Scratch built Disintegrator Cannon almost finished.


----------



## GVJOHN (Sep 17, 2016)

I guess it's well known that the Polar Lights C-57D stairway ramp is not to scale. The model scale is 1:72 but the stairs are more like 1:46 scale. Made my own stairway ramp in true 1:72 scale.


----------



## StarCruiser (Sep 28, 1999)

Double-dose of cool today!


----------



## Fernando Mureb (Nov 12, 2006)

Man, you are very, very good in miniaturization!


----------



## Newbie123 (Sep 7, 2016)

Welcome! Great to see all these photos again! I saved them all from the Cultman site thread way back in 2009 - 2011 (??!! - how can it be that long ago?) before they suddenly stopped. Please keep posting. I've always wanted to see how this beast turned/turns out.


----------



## GVJOHN (Sep 17, 2016)

Newbie123 said:


> Welcome! Great to see all these photos again! I saved them all from the Cultman site thread way back in 2009 - 2011 (??!! - how can it be that long ago?) before they suddenly stopped. Please keep posting. I've always wanted to see how this beast turned/turns out.

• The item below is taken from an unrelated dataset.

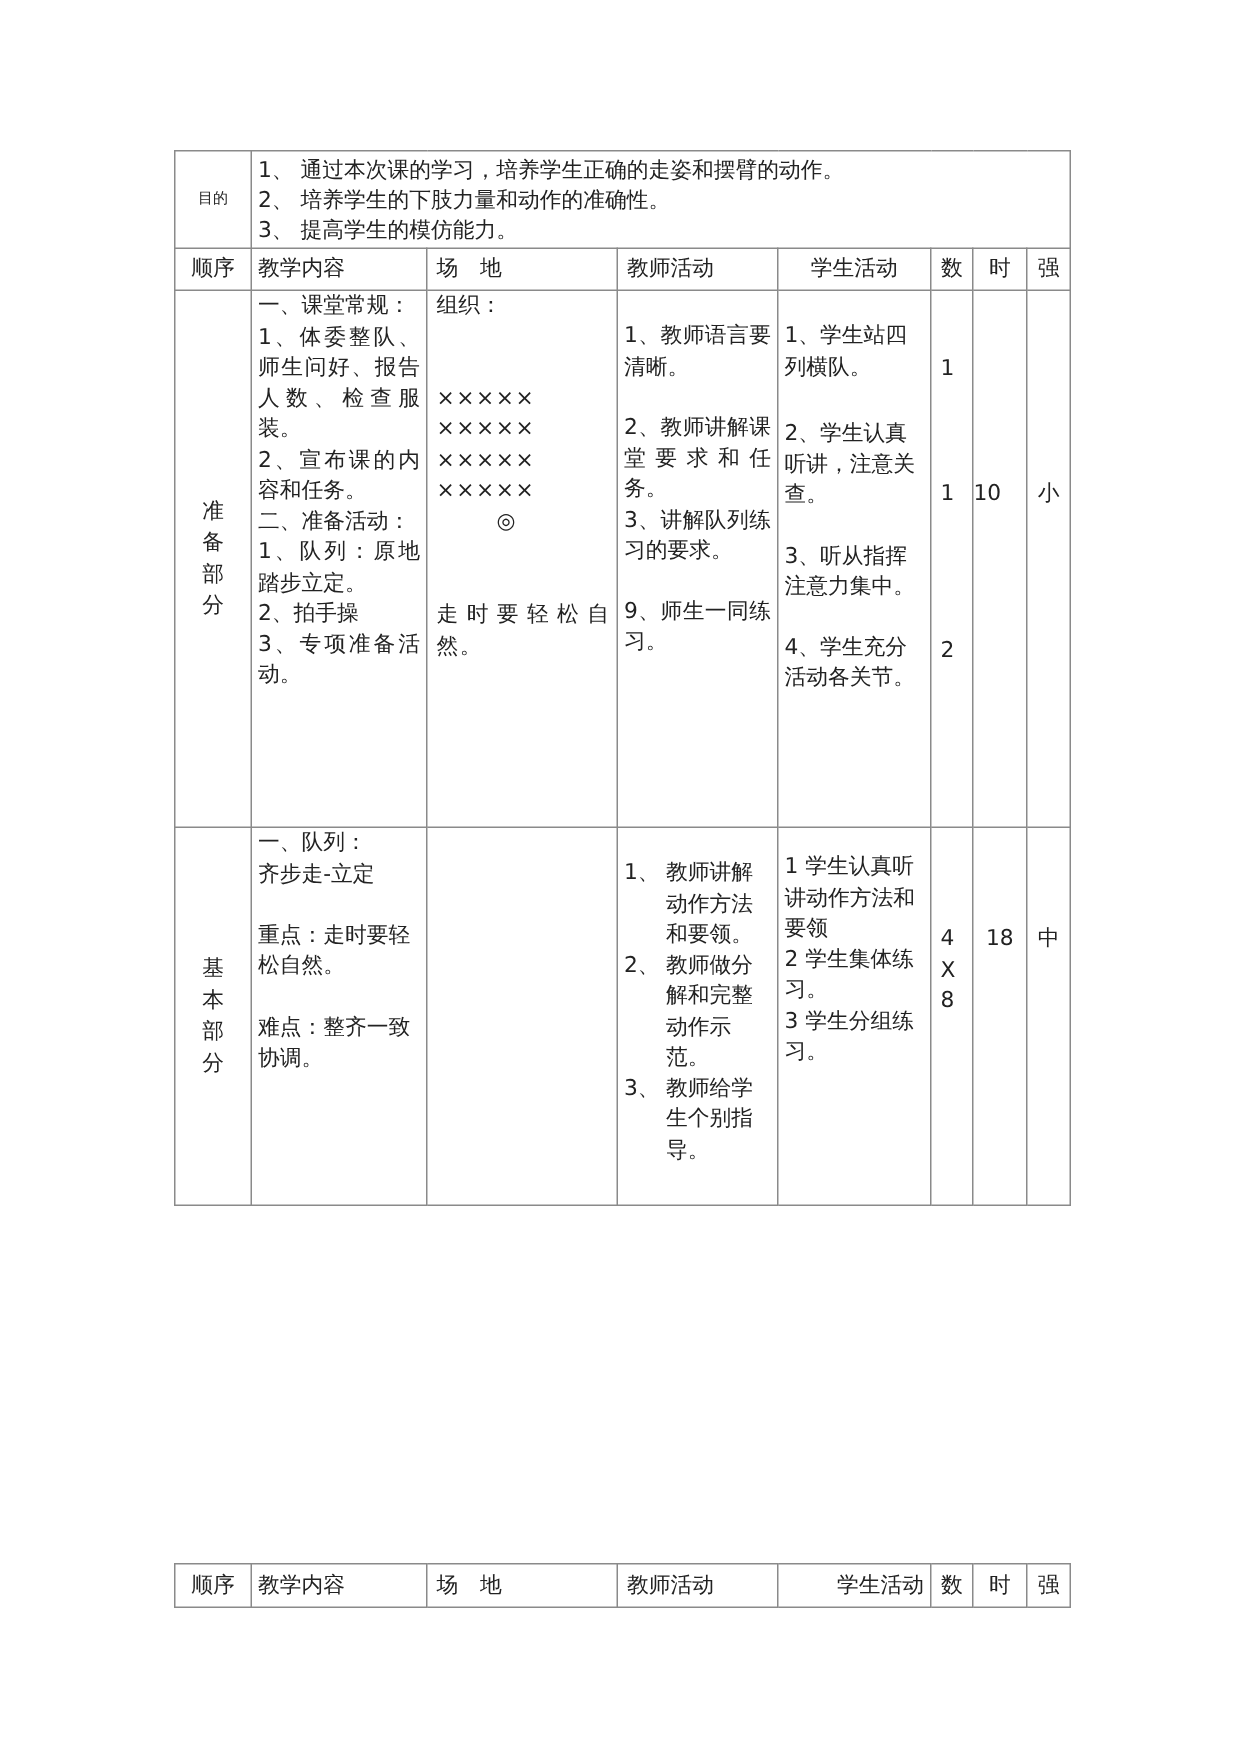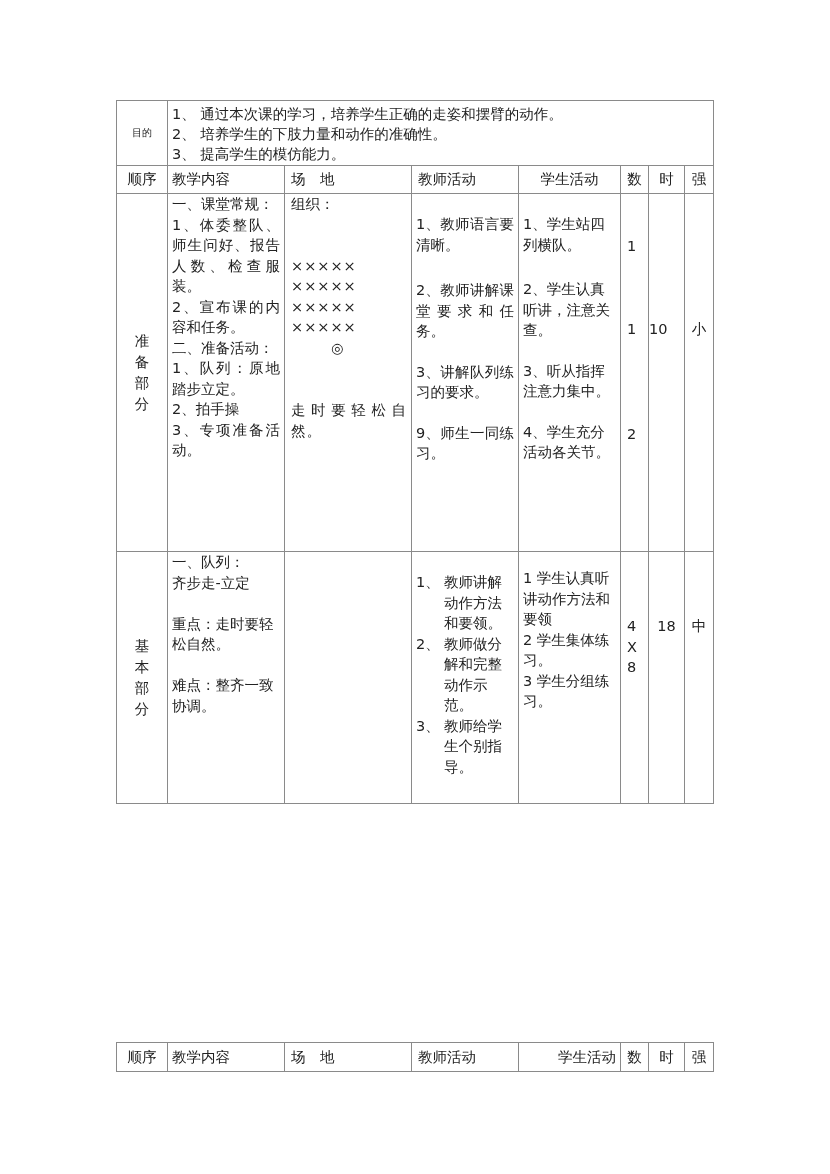"1、教师语言要清晰。" div.just { margin-bottom: 25px -> 20px }
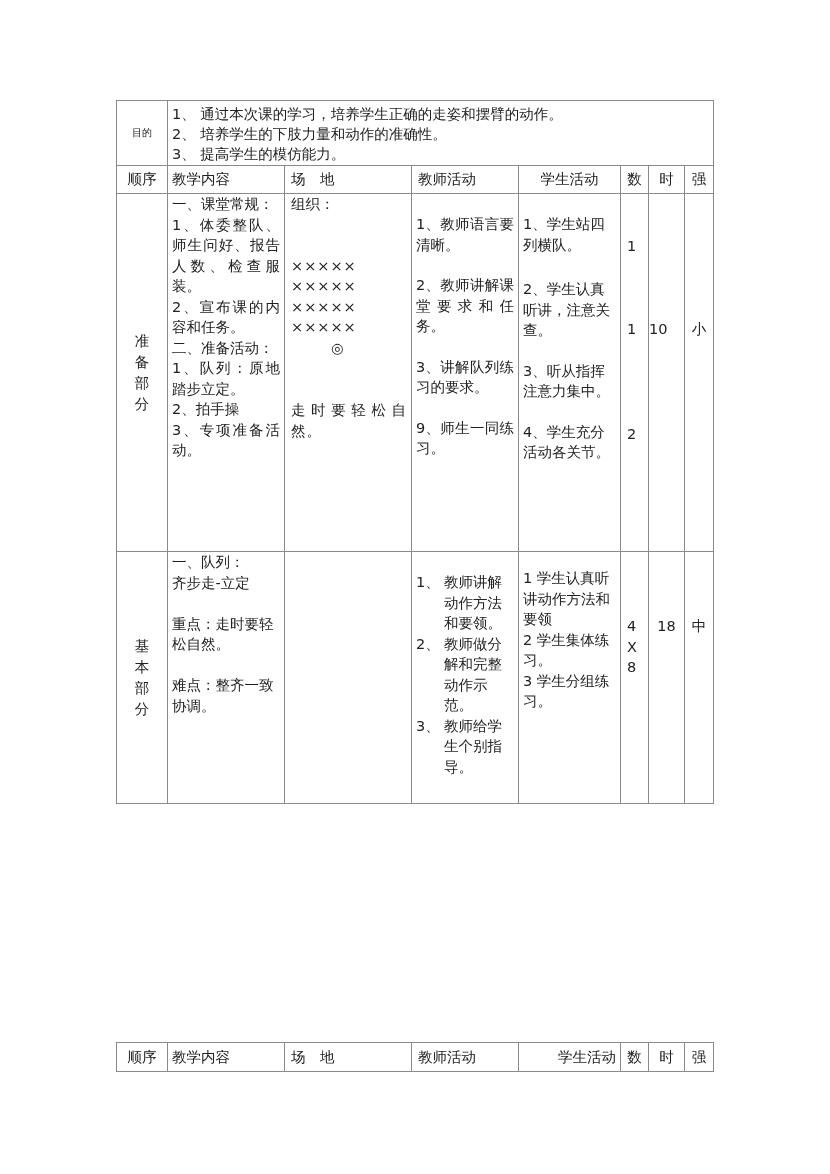"2、教师讲解课堂要求和任务。" div.just { margin-bottom: 20px -> none }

I think it was back in 2011. Took a several year break while pursuing other hobby interests but have been back at it for a couple of months now. Didn't realize I had as much to do as I've been doing to complete this model but am making good progress now. Thankfully some technology I was wrestling with has improved since 2011, like ribbon LED lights for the fusion core. Currently finalizing details of working conveyor belts for the ship. Will post more pics soon.


----------



## Newbie123 (Sep 7, 2016)

Working conveyor belts???
It's so good to have you back! This is craftsmanship of the highest order. And one of those projects that makes me think I'd be better suited to a hobby like knitting or macrame. But I'll keep watching, and keep pretending. 
Working conveyor belts???


----------